Given passage >>

····················

Having seen our blog posts featuring the photographic collection, Garden Museum supporter Elizabeth Knowles was inspired to send in this charming photograph of her father in his garden as a child. We asked her to write a memoir about it and she obliged.

Elizabeth has been most helpful to the Museum over the years by sharing her knowledge of Alexandra Road Park, the modernist estate designed by Neave Brown in 1968, where she has lived for over 40 years and is Chair of the Friends group. Janet Jack’s landscape design plans for the park are available to study at the Archive of Garden Design. As Elizabeth reflects, it is no coincidence that she has chosen to live in a housing project admired for its provision of private gardens to every resident.

Here, Elizabeth remembers her gardens, from her first, the size of a ‘postage stamp!’, to her current ‘inner city oasis’ at the park.

The plans shown throughout can be viewed larger in the image gallery at the end of the post. 

My First Garden

Elizabeth’s father, aged 7, in his family’s garden in Muswell Hill (1926)
Mr Knowles’ medal ‘For Merit in Horticulture’ presented by Amateur Gardening on 21 September 1957

This is a photo of my dad in the garden of my grandparents’ North London house in 1927. He was seven. I moved into the house when I was one and my earliest memory was of being in my Grandpa’s arms and smelling a rose.
He died when I was around three.

The garden was his great delight and he passed on his love of plants to his son, my dad, and of course to me.

····················

Material shown >>
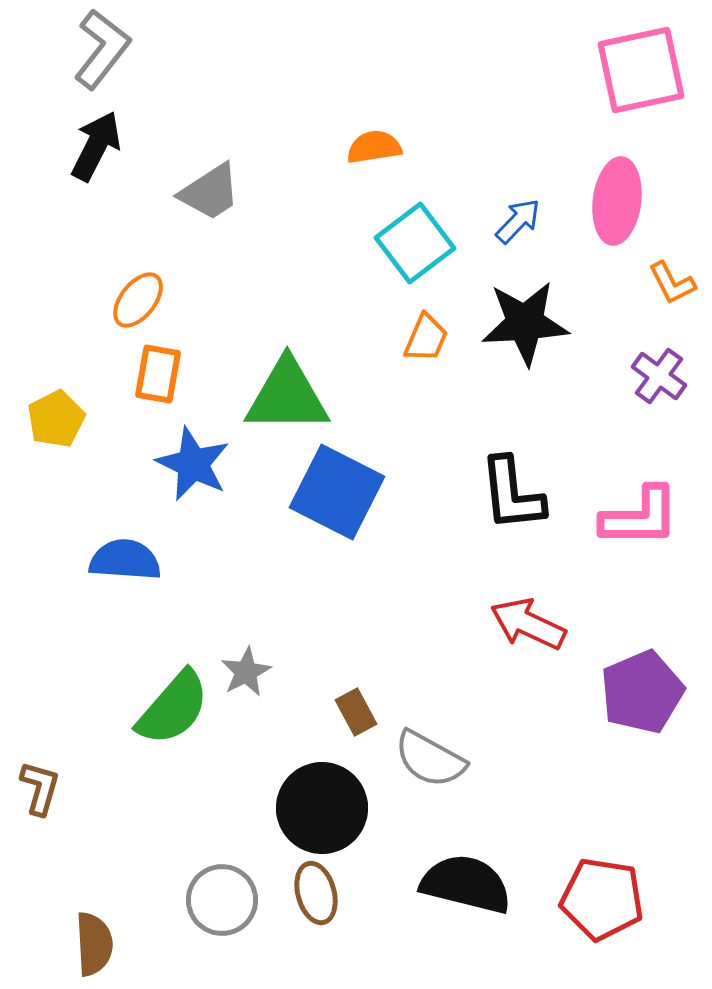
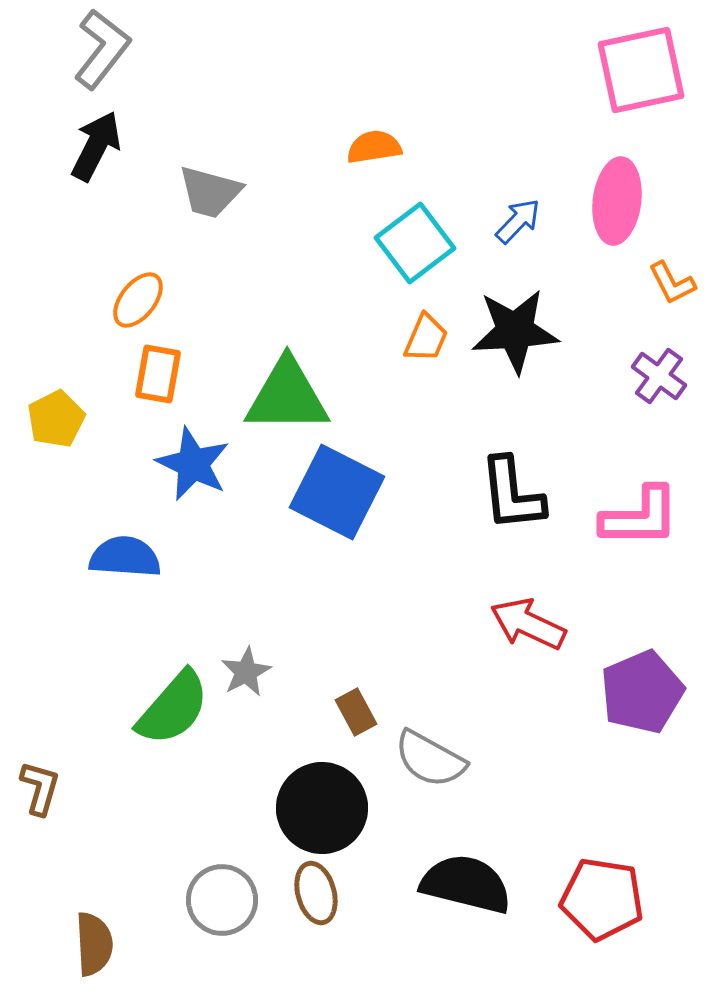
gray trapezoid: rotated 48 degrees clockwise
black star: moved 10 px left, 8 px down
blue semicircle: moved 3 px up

····················

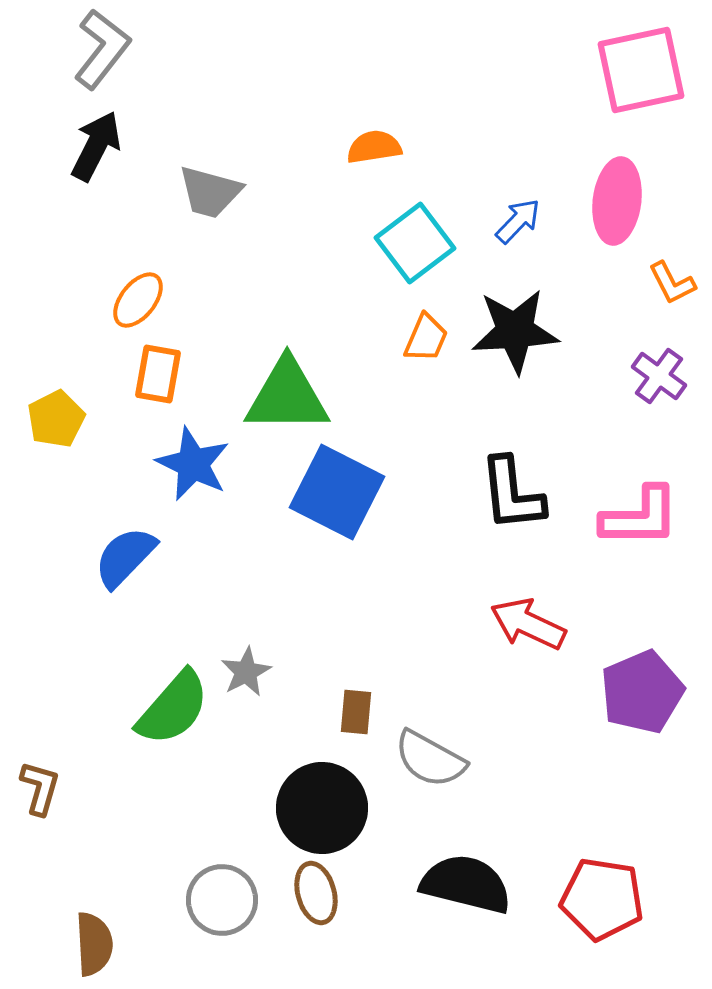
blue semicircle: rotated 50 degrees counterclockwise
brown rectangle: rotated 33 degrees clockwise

····················

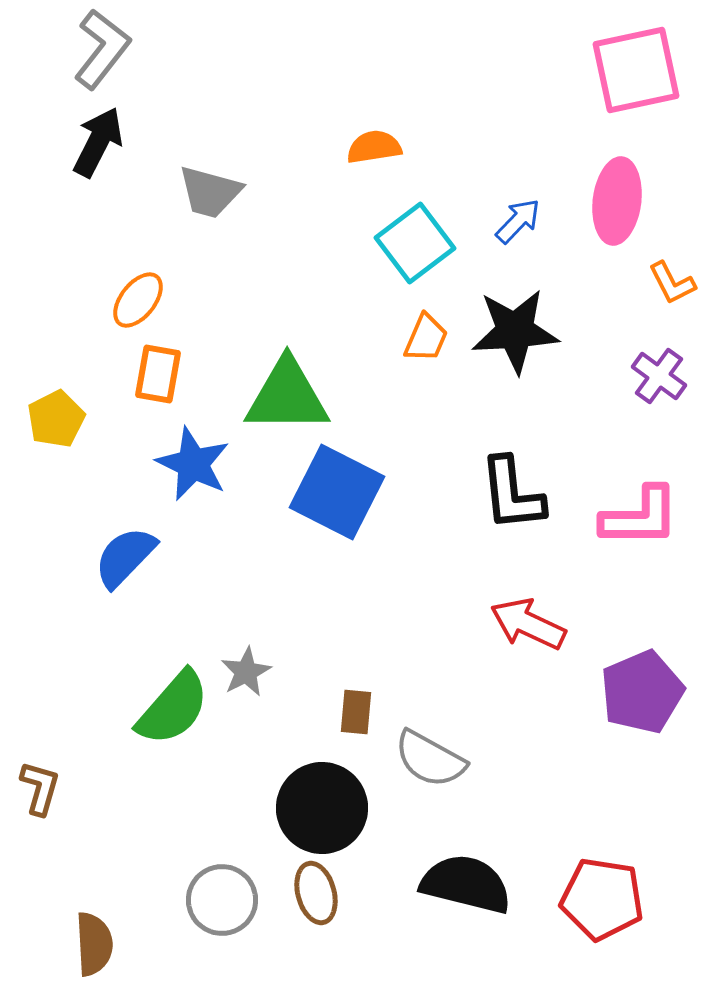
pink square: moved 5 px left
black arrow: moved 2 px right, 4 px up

····················

Problems to work on >>
#1 Answer these questions about the garden memoir text.
(a) Who designed Alexandra Road Park, and in what year?
(b) How long has Elizabeth lived at the park?
(c) What was the earliest memory of the person writing about the North London house?
#2 Copy word for word the part of the garden memoir text starting at "Elizabeth has been" and ending at "at the park.".

Responses >>
#1
(a) Neave Brown, in 1968.
(b) For over 40 years.
(c) Being in Grandpa's arms and smelling a rose.

#2
Elizabeth has been most helpful to the Museum over the years by sharing her knowledge of Alexandra Road Park, the modernist estate designed by Neave Brown in 1968, where she has lived for over 40 years and is Chair of the Friends group. Janet Jack’s landscape design plans for the park are available to study at the Archive of Garden Design. As Elizabeth reflects, it is no coincidence that she has chosen to live in a housing project admired for its provision of private gardens to every resident.

Here, Elizabeth remembers her gardens, from her first, the size of a ‘postage stamp!’, to her current ‘inner city oasis’ at the park.